I was too gob-smacked by Chinese oddity "Soul on a String," a trippy, languid flick that is, for lack of a better way to depict it, a kind of Buddhist acid western. "Soul on a String" follows the spiritual journey of a selfish Tibetan pilgrim who, later on beingness struck by lightning and murdered, is brought back to life to deliver a sacred stone he finds in a expressionless antelope. He'southward accompanied by his eager girlfriend, and trailed past two brothers who want him dead. He flees across the desert, simply ultimately learns that his quest is not all about him.

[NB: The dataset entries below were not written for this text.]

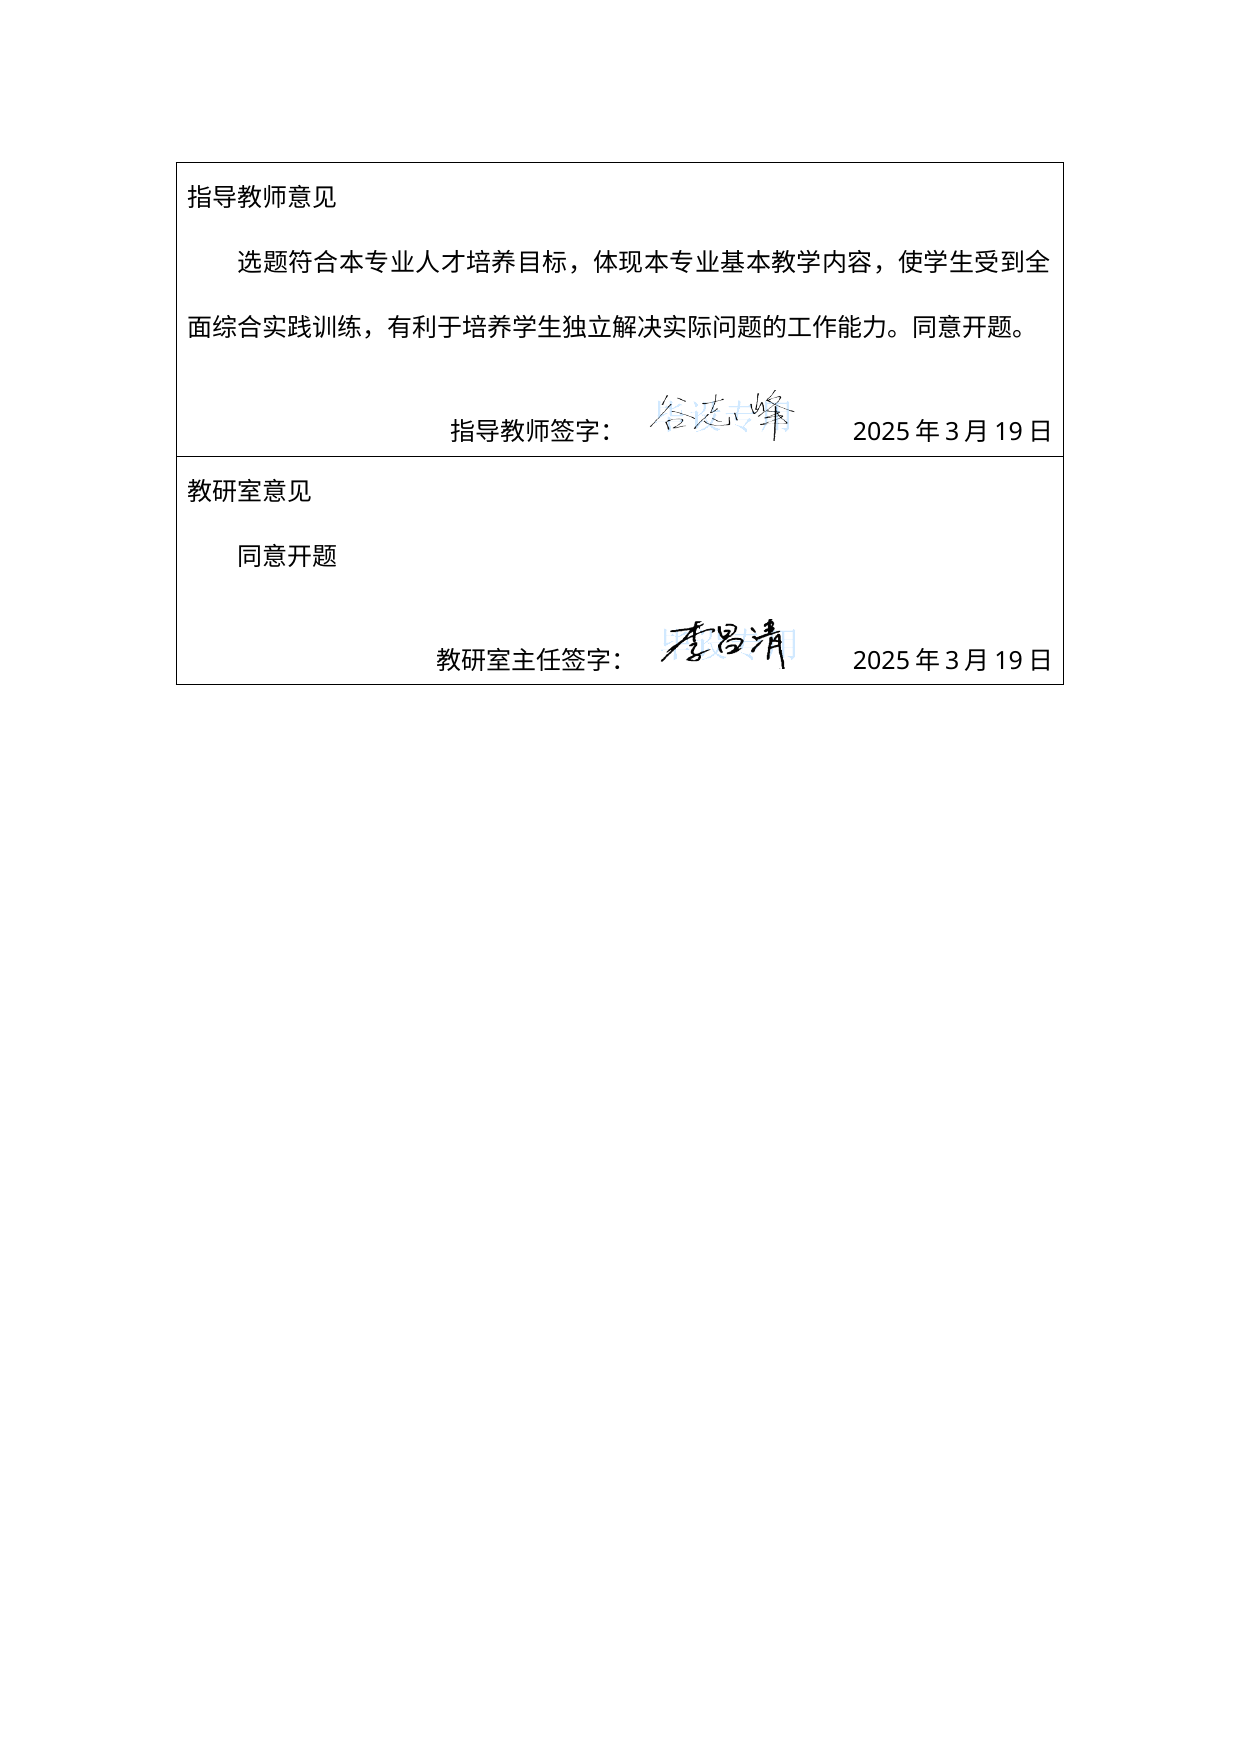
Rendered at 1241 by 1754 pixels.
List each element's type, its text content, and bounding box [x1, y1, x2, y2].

table_cell 指导教师意见 选题符合本专业人才培养目标，体现本专业基本教学内容，使学生受到全面综合实践训练，有利于培养学生独立解决实际问题的工作能力。同意开题。 指导教师签字： 2025年3月19日 [177, 163, 1063, 456]
table_cell 教研室意见 同意开题 教研室主任签字： 2025年3月19日 [177, 457, 1063, 684]
picture [649, 390, 795, 441]
picture [655, 619, 801, 669]
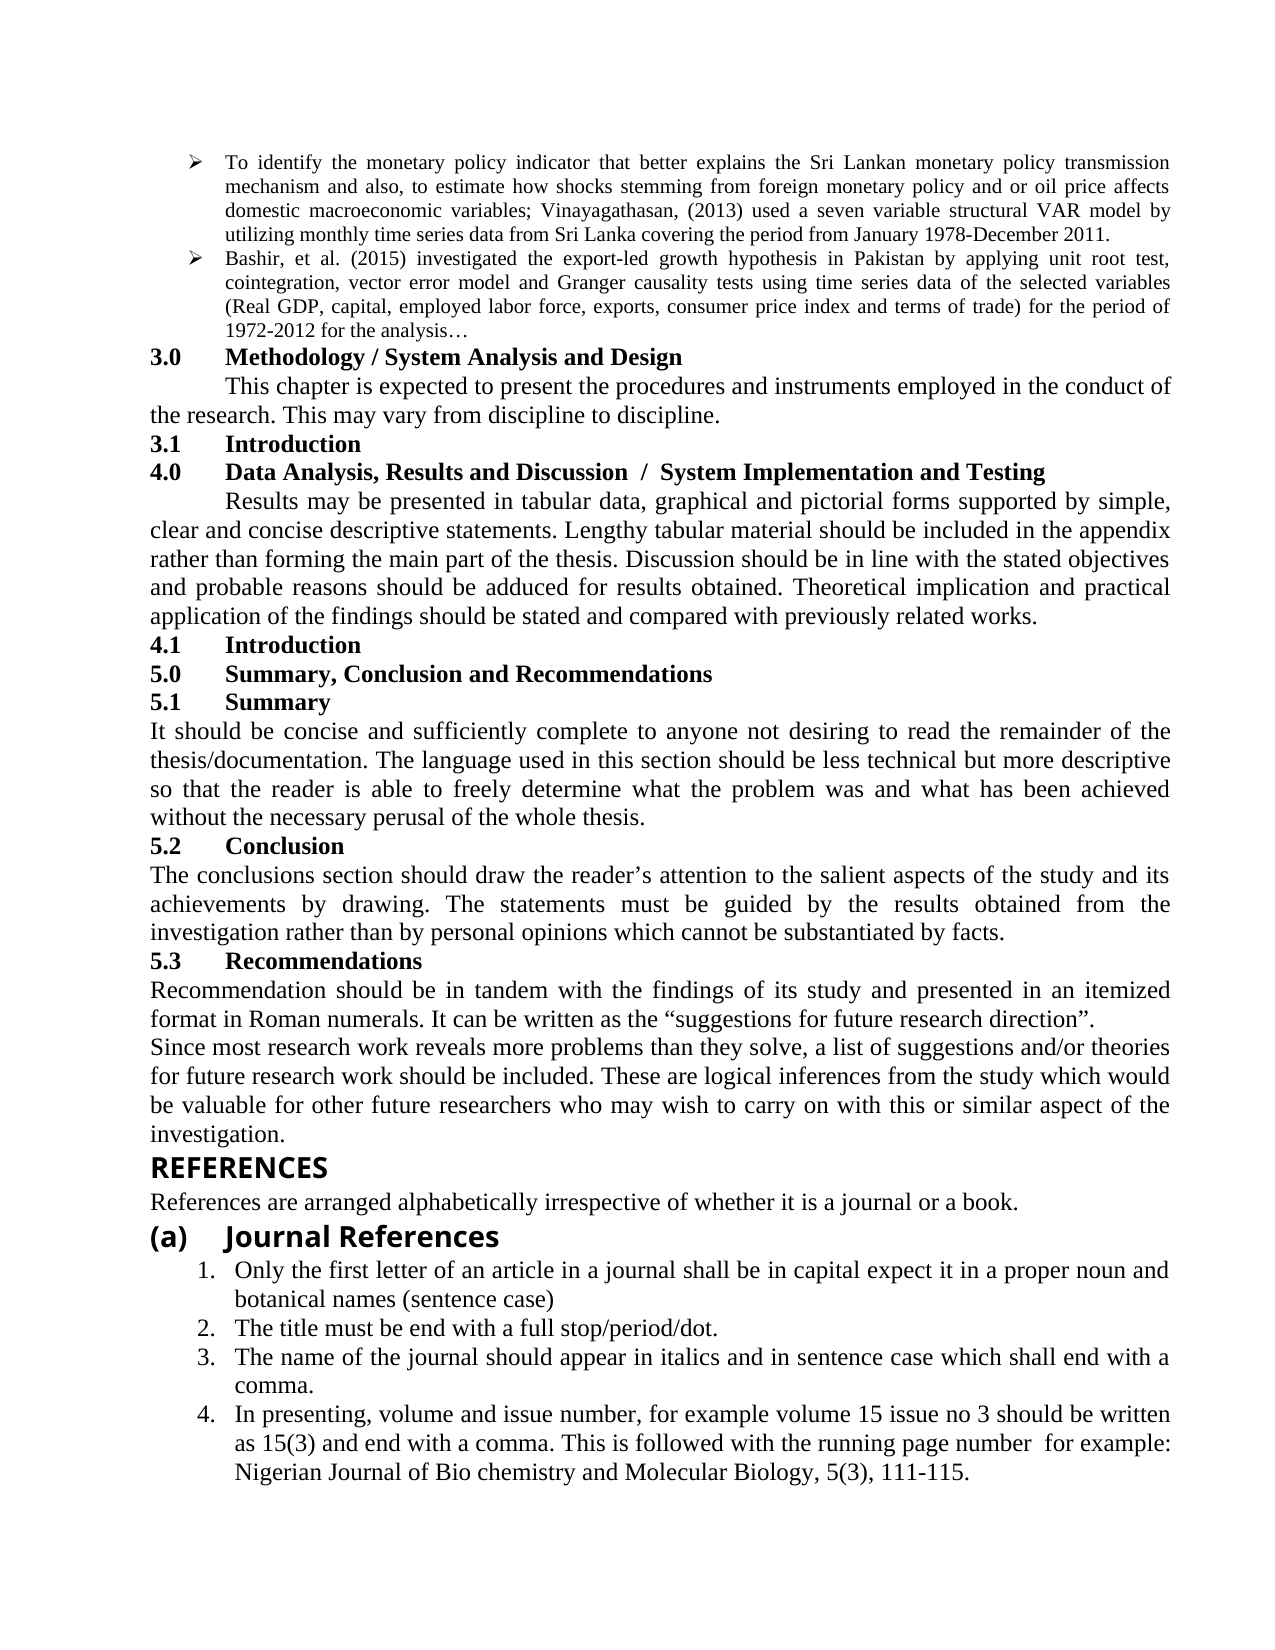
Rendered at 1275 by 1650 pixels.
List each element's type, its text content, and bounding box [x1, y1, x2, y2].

I confess: I don't fully understand "Soul on a String." Long stretches where nothing seems to happen tested my patience. And the film's ties to Buddhism, and its Tibetan environment are more than a trivial disruptive. Only in that location'due south something ineffably strange, and bewitching nearly this picture show. You don't have to become this film to be excited by its gorgeous desert photography, its Sergio Leone-esque close-ups, or its thin, pulpy dialogue. Those qualities speak for themselves, and brand "Soul On a Cord" the one film I most promise festival attendants will take a risk on. You should meet "Soul On a String" if you lot like midnight movies, and don't listen being a little lost.
For a complete listing of the films shown at this year'southward New York Asian Film Festival, click here. NYAFF runs from June xxx - July sixteen.
Simon Abrams
Simon Abrams is a native New Yorker and freelance motion-picture show critic whose work has been featured inThe New York Times,Vanity Fair,The Hamlet Vocalism, and elsewhere.